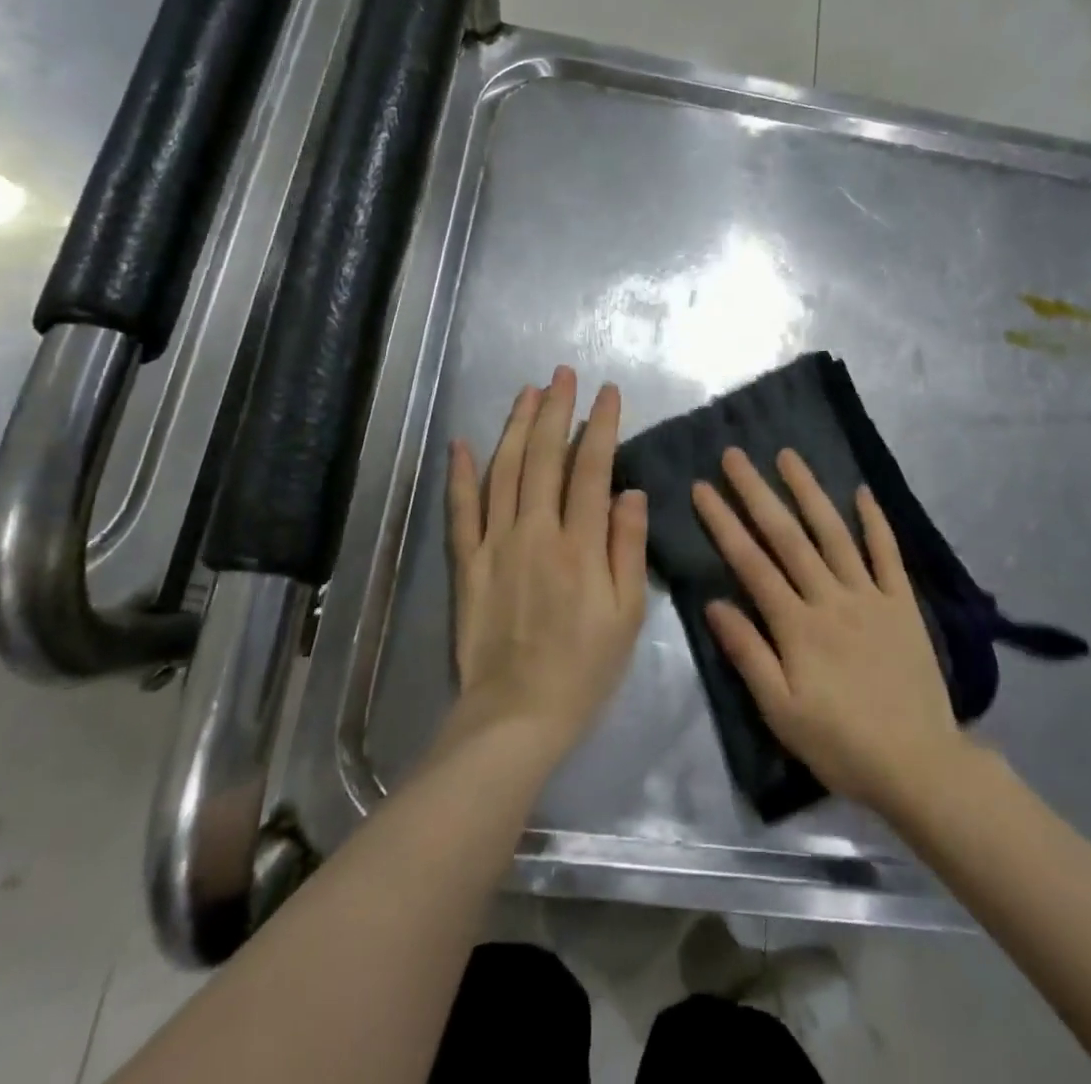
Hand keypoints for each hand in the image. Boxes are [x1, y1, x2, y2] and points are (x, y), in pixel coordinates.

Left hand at [445, 367, 648, 761]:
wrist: (516, 715)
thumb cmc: (584, 668)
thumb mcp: (627, 615)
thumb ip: (627, 547)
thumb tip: (630, 490)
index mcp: (579, 545)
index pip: (591, 468)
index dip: (600, 425)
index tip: (608, 393)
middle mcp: (535, 532)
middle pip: (543, 457)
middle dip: (555, 410)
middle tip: (562, 375)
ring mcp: (495, 544)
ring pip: (503, 471)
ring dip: (515, 427)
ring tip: (527, 392)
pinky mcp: (466, 563)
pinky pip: (461, 510)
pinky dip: (460, 474)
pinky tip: (463, 443)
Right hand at [693, 447, 968, 815]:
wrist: (919, 765)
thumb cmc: (840, 742)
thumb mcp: (780, 710)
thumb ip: (747, 653)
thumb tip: (714, 603)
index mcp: (796, 624)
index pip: (751, 562)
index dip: (723, 522)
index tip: (702, 487)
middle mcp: (830, 597)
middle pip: (787, 536)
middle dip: (757, 492)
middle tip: (735, 455)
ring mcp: (870, 595)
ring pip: (834, 533)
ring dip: (810, 491)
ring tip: (788, 456)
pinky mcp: (902, 603)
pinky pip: (887, 554)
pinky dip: (875, 521)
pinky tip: (862, 491)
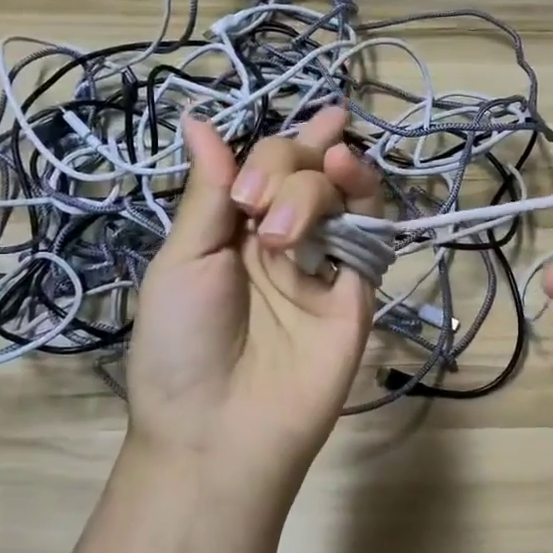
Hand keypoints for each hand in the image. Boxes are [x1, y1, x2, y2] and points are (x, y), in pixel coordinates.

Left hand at [126, 106, 379, 495]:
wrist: (218, 431)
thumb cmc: (182, 346)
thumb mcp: (182, 261)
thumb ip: (209, 194)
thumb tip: (198, 121)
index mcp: (234, 232)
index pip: (267, 170)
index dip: (279, 146)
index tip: (283, 146)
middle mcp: (283, 241)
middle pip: (306, 173)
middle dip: (288, 166)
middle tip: (257, 206)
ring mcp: (324, 266)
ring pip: (343, 195)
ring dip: (327, 176)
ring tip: (311, 189)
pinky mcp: (356, 293)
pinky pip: (370, 237)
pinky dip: (366, 200)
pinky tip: (351, 176)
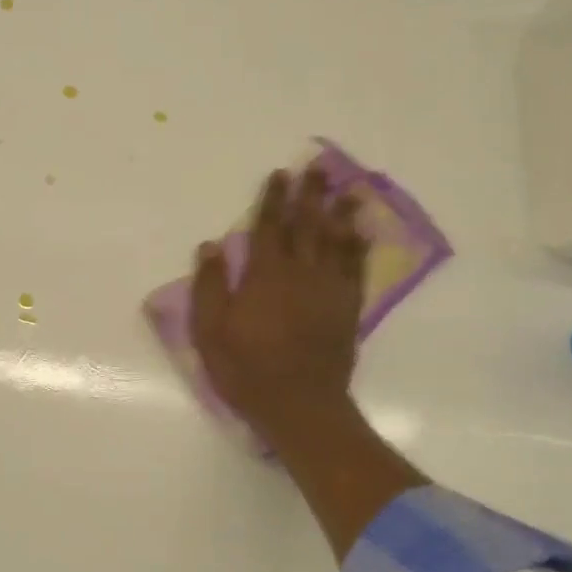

======

• REQUIRED WORK: Return all lines of the material above in which "ring" occurs.

• TASK ANSWER:
ring mcp: (495, 544)
ring pip: (503, 471)
ring dip: (515, 427)
ring tip: (527, 392)
ring mcp: (870, 595)
ring pip: (834, 533)
ring dip: (810, 491)
ring tip: (788, 456)
ring mcp: (324, 266)
ring pip: (343, 195)
ring dip: (327, 176)
ring tip: (311, 189)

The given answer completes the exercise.